Maple Lake Duck Slayer,

Thanks for the pictures. I did appreciate them.


----------



## Remington 7400 (Dec 14, 2005)

Do yourself a favor, no matter what brand you go with get a manual transmission(auto clutch, foot shift), or at the very least push button shift. These are the only way to go if you are planning on working(pushing snow, pulling trailers). It is also nice to be able to lock her into first and leave it there when the going gets rough. They also have execellant engine breaking.


----------



## knoppers (Jan 29, 2006)

like snowmobiles, there is almost no bad machine out there, they all are good. tires are the one of the biggest factors. I have a 2002 grizz 660 and the stock tires were worthless in snow. I bought some itp 589's and the grip of these tires pull through snow easy. again who makes the ATV means nothing, as long as you can get traction, plus enough power also helps. I would buy nothing less than 500cc.


----------



## hittemup (Jan 9, 2006)

I thought I should give Arctic Cat a little love in here. In the last few years cat has made some really good four-wheelers. The 650 with the Kawasaki V-twin in it is a real powerful machine, from a dead stop you can pull the front end off the ground pretty good, not bad for a 750 pound machine. They also have the most ground clearance of any brand, the ATV's and the UTV, the Prowler. Within a couple months their also coming out with a 700 EFI, thats right, the first EFI Arctic Cat ATV. The waranty Cat offers is also nothing to complain about, 2 to 3 years depending on the model.

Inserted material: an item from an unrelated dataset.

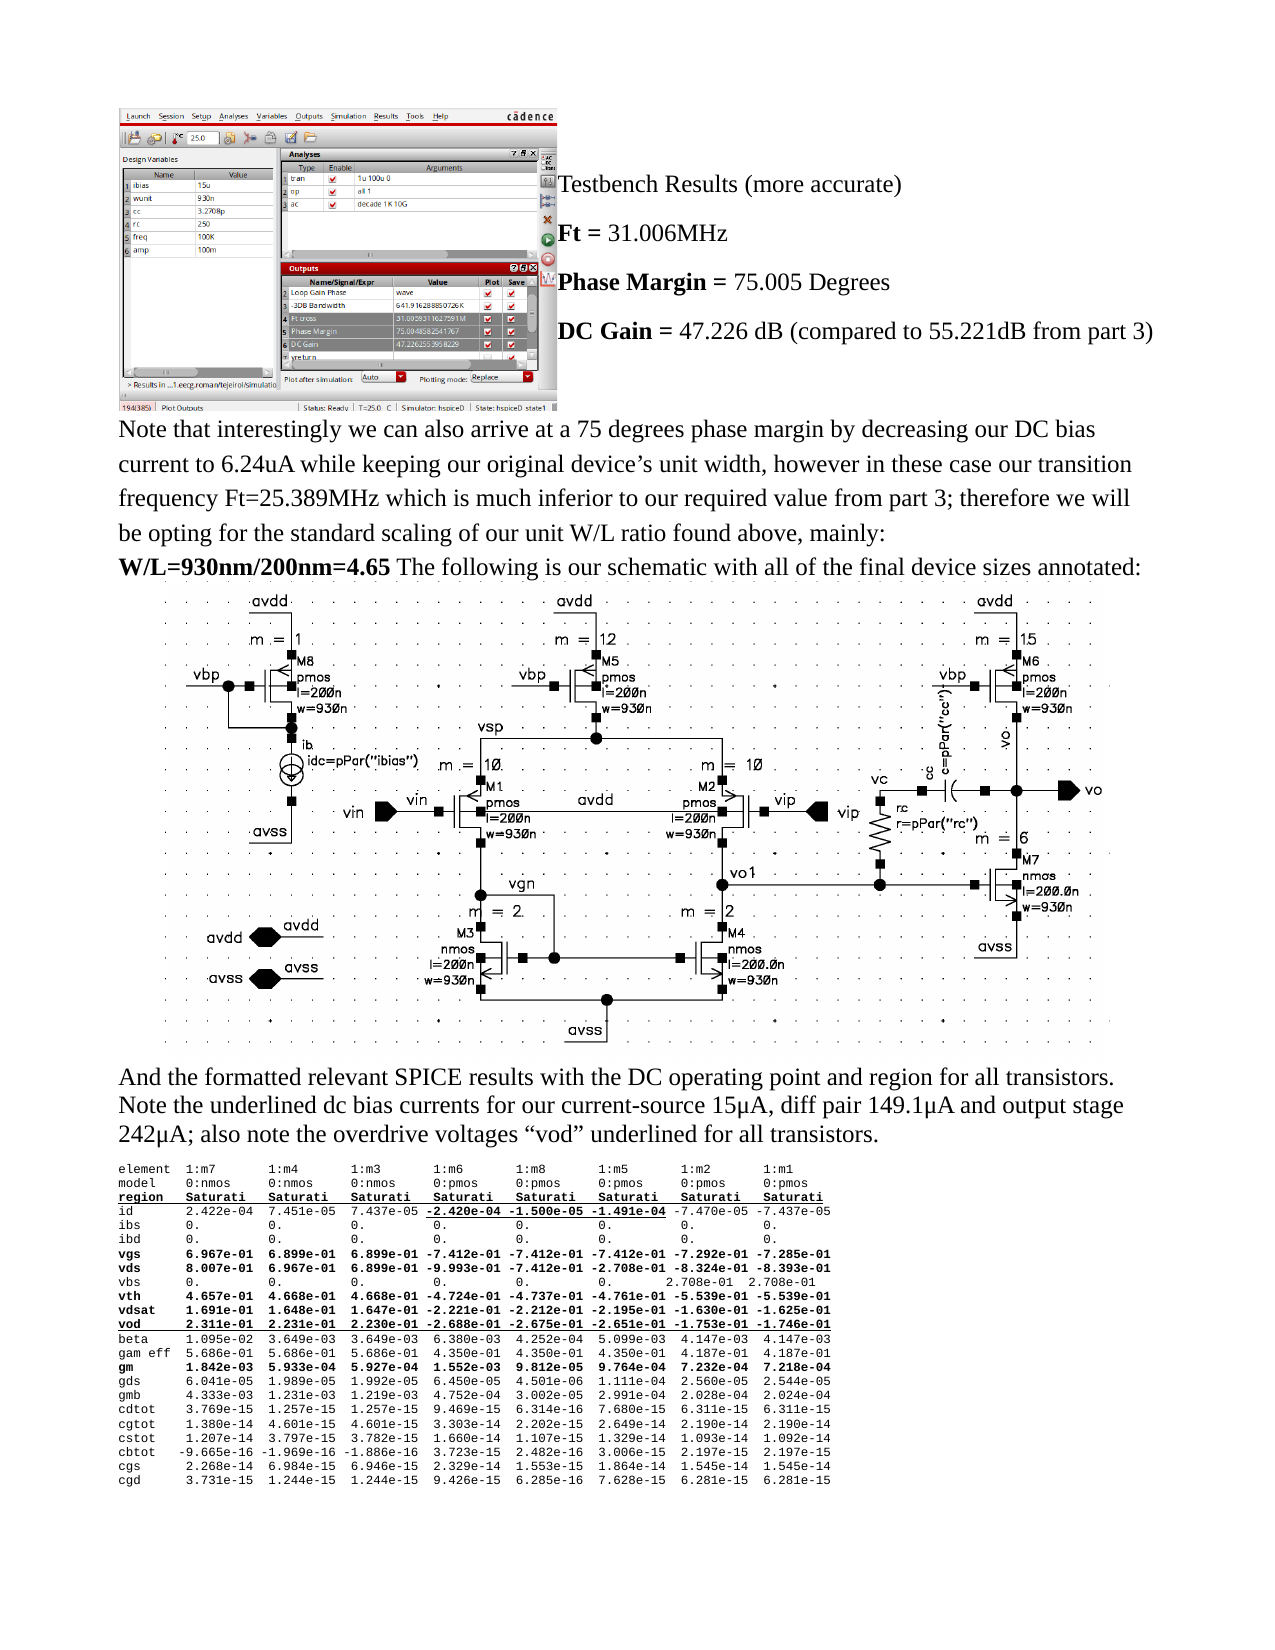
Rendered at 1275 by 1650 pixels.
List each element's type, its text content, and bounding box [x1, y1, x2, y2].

Just my thoughts though, I know everyone has their own brand preference.


----------



## north14 (Oct 1, 2004)

I have an 05 Yamaha 660 Grizzly, 68 mph top end, which is too fast for an old fart like me. I have pulled loaded anhydrous ammonia tanks with this machine that weigh over 10,000 lbs., not down the road of course but from the loading stand to the parking spot. It has a great ride over rough terrain and is really comfortable especially if you are a taller person. I put a Cobra windshield on it last fall and have had a blast riding it this winter. I paid $ 400 extra for the camo print and for looks alone I think it's worth it.


----------